10:19On sait que l'Arabie saoudite a des projets futurs d'une capacité absolument extraordinaire.
10:26Donc, OpenAI, toujours ici, toujours dans les bons coups, si je peux dire,
10:31puisqu'on a beaucoup entendu parler d'eux ces derniers temps dans l'intelligence artificielle et dans les investissements.
10:37Et si vous en cherchez, vous aussi, si vous cherchez à réaliser des bons coups,
10:40vous qui nous suivez et regardez, c'est Culture Bourse à suivre dans 10 minutes.
10:43N'hésitez pas à nous adresser vos questions en flashant, en scannant le QR code qui apparaît sur vos écrans,
10:48ou va apparaître, est en train d'apparaître, ça y est, sur vos écrans.
10:51Tout à l'heure, Julie Cohen-Eurto et ses experts vous répondront.
10:54Un tout dernier mot, on va parler du secteur automobile aussi,
10:57de ce fabricant de pièces automobiles très connu aux Etats-Unis, First Brands.
11:00Eh bien, First Brands se place sous la protection du Chapter 11.
11:04C'est un tournant, John.
11:05Oui, ça fait vraiment les gros titres du Financial Times ce matin.
11:10Vous avez dit First Brand Group, c'est un équipementier automobile qui est basé dans l'Ohio.
11:17Eh bien, il se met sous le Chapter 11 avec plus de 10 milliards de dollars de dette.
11:23C'est l'un des effondrements les plus spectaculaires de la dette privée.
11:27Et ce qu'il y a, c'est que l'entreprise, qui est détenue par un homme d'affaires assez connu aux Etats-Unis,
11:33qui s'appelle Patrick James, avait emprunté massivement via des financements hors bilan.
11:39Aujourd'hui, on ne connaît pas réellement l'ampleur des engagements et qui est réellement dans cette faillite massive.
11:48Alors, il y a eu un prêt-relais de 1,1 milliard de dollars qui a été accordé par les créanciers,
11:54mais on est dans le flou le plus total.

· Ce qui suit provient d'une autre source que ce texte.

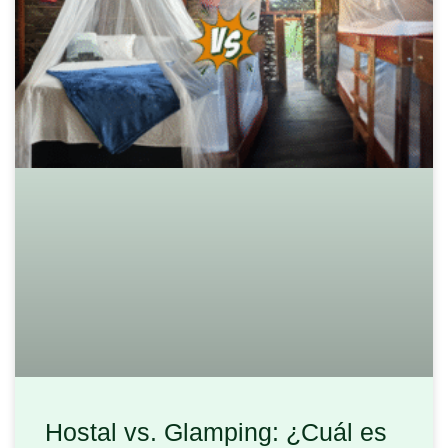
Hostal vs. Glamping: ¿Cuál es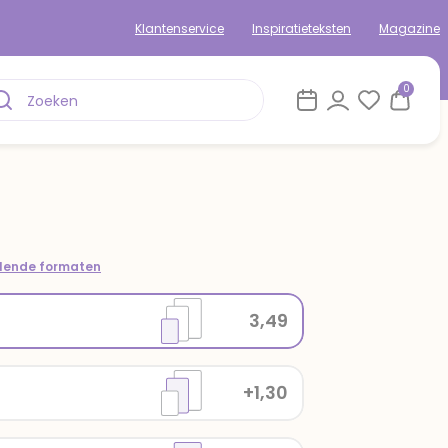
Klantenservice
Inspiratieteksten
Magazine
0
llende formaten
3,49
+1,30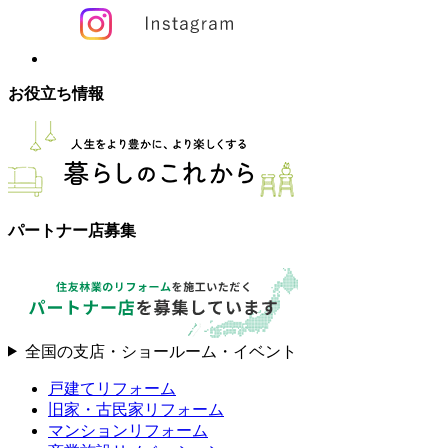
お役立ち情報
パートナー店募集
全国の支店・ショールーム・イベント
戸建てリフォーム
旧家・古民家リフォーム
マンションリフォーム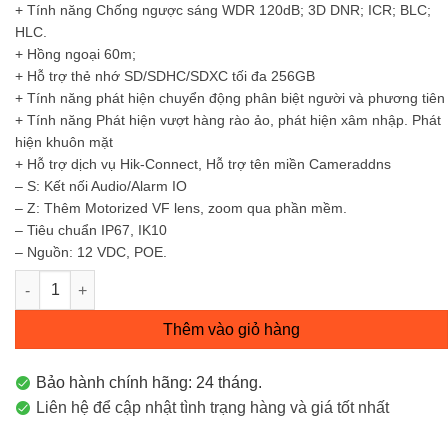
+ Tính năng Chống ngược sáng WDR 120dB; 3D DNR; ICR; BLC;
HLC.
+ Hồng ngoại 60m;
+ Hỗ trợ thẻ nhớ SD/SDHC/SDXC tối đa 256GB
+ Tính năng phát hiện chuyển động phân biệt người và phương tiên
+ Tính năng Phát hiện vượt hàng rào ảo, phát hiện xâm nhập. Phát
hiện khuôn mặt
+ Hỗ trợ dịch vụ Hik-Connect, Hỗ trợ tên miền Cameraddns
– S: Kết nối Audio/Alarm IO
– Z: Thêm Motorized VF lens, zoom qua phần mềm.
– Tiêu chuẩn IP67, IK10
– Nguồn: 12 VDC, POE.
Camera IP Trụ hồng ngoại 2MP DS-2CD2623G2-IZS số lượng
Thêm vào giỏ hàng
Bảo hành chính hãng: 24 tháng.
Liên hệ để cập nhật tình trạng hàng và giá tốt nhất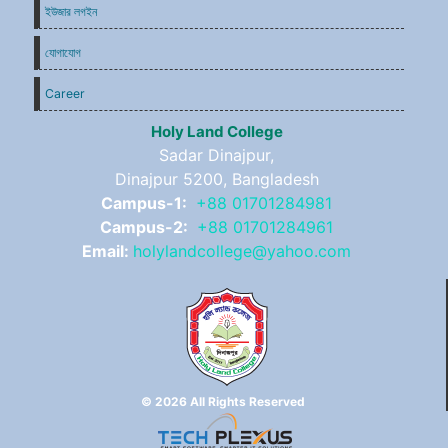
ইউজার লগইন
যোগাযোগ
Career
Holy Land College
Sadar Dinajpur,
Dinajpur 5200, Bangladesh
Campus-1:
+88 01701284981
Campus-2:
+88 01701284961
Email:
holylandcollege@yahoo.com
© 2026 All Rights Reserved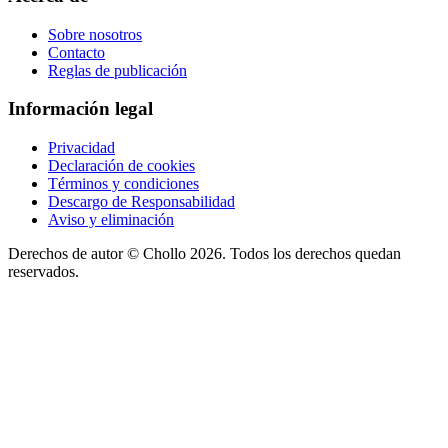
Sobre nosotros
Contacto
Reglas de publicación
Información legal
Privacidad
Declaración de cookies
Términos y condiciones
Descargo de Responsabilidad
Aviso y eliminación
Derechos de autor ©
Chollo
2026. Todos los derechos quedan
reservados.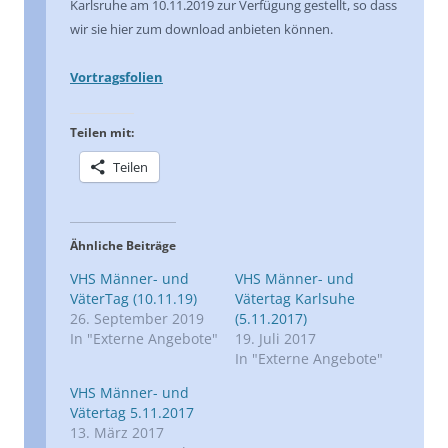
Karlsruhe am 10.11.2019 zur Verfügung gestellt, so dass
wir sie hier zum download anbieten können.
Vortragsfolien
Teilen mit:
Teilen
Ähnliche Beiträge
VHS Männer- und
VHS Männer- und
VäterTag (10.11.19)
Vätertag Karlsuhe
26. September 2019
(5.11.2017)
In "Externe Angebote"
19. Juli 2017
In "Externe Angebote"
VHS Männer- und
Vätertag 5.11.2017
13. März 2017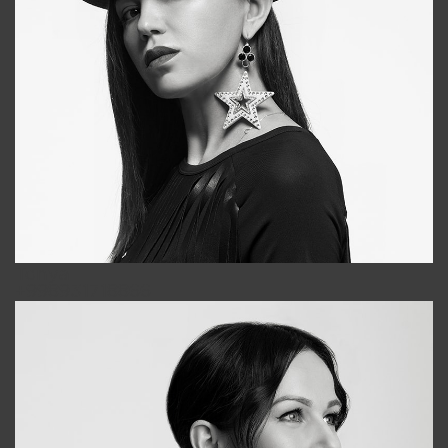
Tonya
+998931718866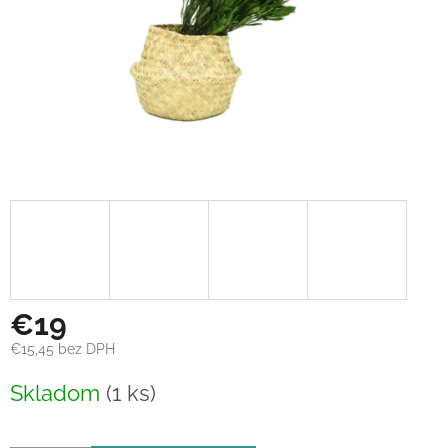
€19
€15,45 bez DPH
Jednotková
Skladom
(1 ks)
cena: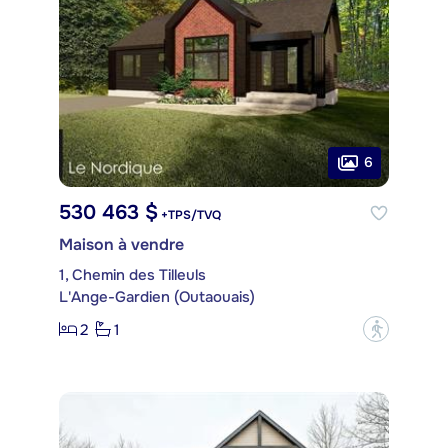
6
530 463 $
+TPS/TVQ
Maison à vendre
1, Chemin des Tilleuls
L'Ange-Gardien (Outaouais)
2
1
?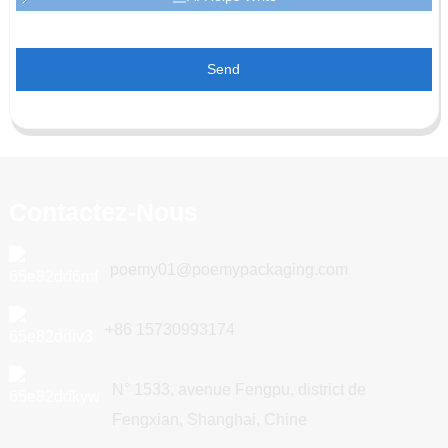
Send
Contactez-Nous
poemy01@poemypackaging.com
+86 15730993174
N° 1533, avenue Fengpu, district de
Fengxian, Shanghai, Chine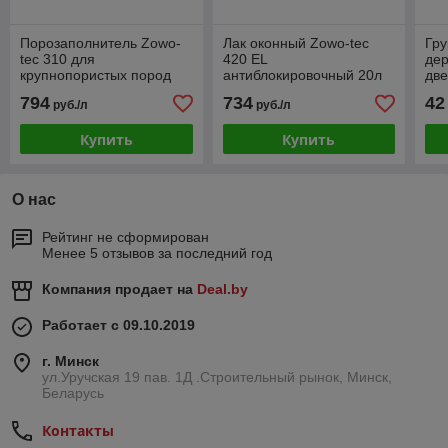
Порозаполнитель Zowo-
Лак оконный Zowo-tec
Гру
tec 310 для
420 EL
дер
крупнопористых пород
антиблокировочный 20л
две
древесины 20л
200
794
734
42
руб./л
руб./л
бесцветный
л)
Купить
Купить
О нас
Рейтинг не сформирован
Менее 5 отзывов за последний год
Компания продает на
Deal.by
Работает с 09.10.2019
г. Минск
ул.Уручская 19 пав. 1Д .Строительный рынок, Минск,
Беларусь
Контакты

11:58Et on se souvient que des fois, on avait ce type d'entreprise,
12:01eh bien, certaines faillites d'entreprises qui ne concernaient qu'un seul secteur,
12:07eh bien, qui pouvaient avoir des répercussions sur certaines banques, notamment.
12:11En tout cas, ça met le flou pour les banques, mais aussi pour les équipementiers automobiles
12:16qui sont déjà sous la menace, eh bien, des taux d'imposition américains mis en place par Donald Trump.
12:24John Plassard, cité gestion, il nous accompagne chaque jour à l'ouverture de Wall Street.
12:28Merci John, c'est USA Today, les indices US, le Nasdaq, le S&P sont encore en hausse aujourd'hui.